Omar Bongo
Omar Bongo Ondimba (born Albert-Bernard Bongo; 30 December 1935 – 8 June 2009) was a Gabonese politician who was the second president of Gabon for almost 42 years, from 1967 until his death in 2009. Bongo was promoted to key positions as a young official under Gabon's first President Léon M'ba in the 1960s, before being elected vice-president in his own right in 1966. In 1967, he succeeded M'ba to become the country's second president, upon the latter's death.
Bongo headed the single-party regime of the Gabonese Democratic Party (PDG) until 1990, when, faced with public pressure, he was forced to introduce multi-party politics into Gabon. His political survival despite intense opposition to his rule in the early 1990s seemed to stem once again from consolidating power by bringing most of the major opposition leaders at the time to his side. The 1993 presidential election was extremely controversial but ended with his re-election then and the subsequent elections of 1998 and 2005. His respective parliamentary majorities increased and the opposition becoming more subdued with each succeeding election.[2] After Cuban leader Fidel Castro stepped down in February 2008, Bongo became the world's longest-ruling non-royal leader.[3] He was one of the longest serving non-royal rulers before his death.[4][5]
Bongo was criticized for in effect having worked for himself, his family and local elites and not for Gabon and its people.
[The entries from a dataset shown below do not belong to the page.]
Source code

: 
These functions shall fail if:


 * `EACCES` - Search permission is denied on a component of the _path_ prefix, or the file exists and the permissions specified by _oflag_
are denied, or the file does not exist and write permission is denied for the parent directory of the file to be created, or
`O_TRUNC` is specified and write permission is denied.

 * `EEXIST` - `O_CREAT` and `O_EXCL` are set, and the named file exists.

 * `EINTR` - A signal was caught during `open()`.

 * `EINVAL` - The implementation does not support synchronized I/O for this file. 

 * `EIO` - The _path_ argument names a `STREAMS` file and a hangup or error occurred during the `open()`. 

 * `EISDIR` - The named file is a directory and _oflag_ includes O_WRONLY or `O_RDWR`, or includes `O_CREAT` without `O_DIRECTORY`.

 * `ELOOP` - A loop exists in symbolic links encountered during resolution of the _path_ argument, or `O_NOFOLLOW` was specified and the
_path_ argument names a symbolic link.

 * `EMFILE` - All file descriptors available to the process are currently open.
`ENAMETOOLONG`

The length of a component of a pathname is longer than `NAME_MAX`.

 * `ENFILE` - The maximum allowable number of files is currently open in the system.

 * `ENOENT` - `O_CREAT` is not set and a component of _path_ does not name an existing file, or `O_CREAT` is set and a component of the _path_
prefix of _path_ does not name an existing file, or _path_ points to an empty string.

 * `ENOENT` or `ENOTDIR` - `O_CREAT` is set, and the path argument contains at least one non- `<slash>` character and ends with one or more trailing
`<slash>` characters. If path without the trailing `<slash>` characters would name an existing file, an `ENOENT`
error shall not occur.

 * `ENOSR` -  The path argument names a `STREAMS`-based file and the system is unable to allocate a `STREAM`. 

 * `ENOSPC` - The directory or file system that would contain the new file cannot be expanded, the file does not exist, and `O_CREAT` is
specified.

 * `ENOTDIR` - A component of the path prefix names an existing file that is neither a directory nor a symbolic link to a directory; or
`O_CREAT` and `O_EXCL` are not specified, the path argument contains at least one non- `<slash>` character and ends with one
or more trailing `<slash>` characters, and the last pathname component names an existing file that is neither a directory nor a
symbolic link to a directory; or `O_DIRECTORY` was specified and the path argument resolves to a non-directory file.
For instance, French green politician Eva Joly claimed that during Bongo's long reign, despite an oil-led GDP per capita growth to one of the highest levels in Africa, Gabon built only 5 km of freeway a year and still had one of the world's highest infant mortality rates by the time of his death in 2009.[6]
After Bongo's death in June 2009, his son Ali Bongo, who had long been assigned key ministerial responsibilities by his father, was elected to succeed him in August of that year.
Early life[edit]
The youngest of twelve siblings, Albert-Bernard Bongo was born on 30 December 1935 in Lewai (since renamed Bongoville), French Equatorial Africa, a town of the Haut-Ogooué province in what is now southeastern Gabon near the border with the Republic of the Congo. He was a member of the small Bateke ethnic group.[7] He changed his name to El Hadj Omar Bongo when he converted to Islam in 1973.[8] After completing his primary and secondary education in Brazzaville (then the capital of French Equatorial Africa), Bongo held a job at the Post and Telecommunications Public Services, before joining the French military where he served as a second lieutenant and then as a first lieutenant in the Air Force, in Brazzaville, Bangui and Fort Lamy (present-day N'djamena, Chad) successively, before being honourably discharged as captain.[9]
Political career[edit]
Pre-Presidency[edit]
After Gabon's independence in 1960, Albert-Bernard Bongo began his political career, rapidly rising through a succession of positions under President Léon M'ba.[10] Bongo campaigned for M. Sandoungout in Haut Ogooué in the 1961 parliamentary election, choosing not to run for election in his own right; Sandoungout was elected and became Minister of Health. Bongo worked at the Ministry of Foreign Affairs for a time, and he was named Assistant Director of the Presidential Cabinet in March 1962; he was named Director seven months later.[11] In 1964, during the only coup attempt in 20th-century Gabon, M'ba was kidnapped and Bongo was held in a military camp in Libreville, though M'ba was restored to power two days later.[10]
On 24 September 1965, he was appointed as Presidential Representative and placed in charge of defence and coordination. He was then appointed Minister of Information and Tourism, initially on an interim basis, then formally holding the position in August 1966. M'ba, whose health was declining, appointed Bongo as Vice-President of Gabon on 12 November 1966. In the presidential election held on 19 March 1967, M'ba was re-elected as President and Bongo was elected as Vice-President during the same election. Bongo was in effective control of Gabon since November 1966 during President Léon M'ba's long illness.[12]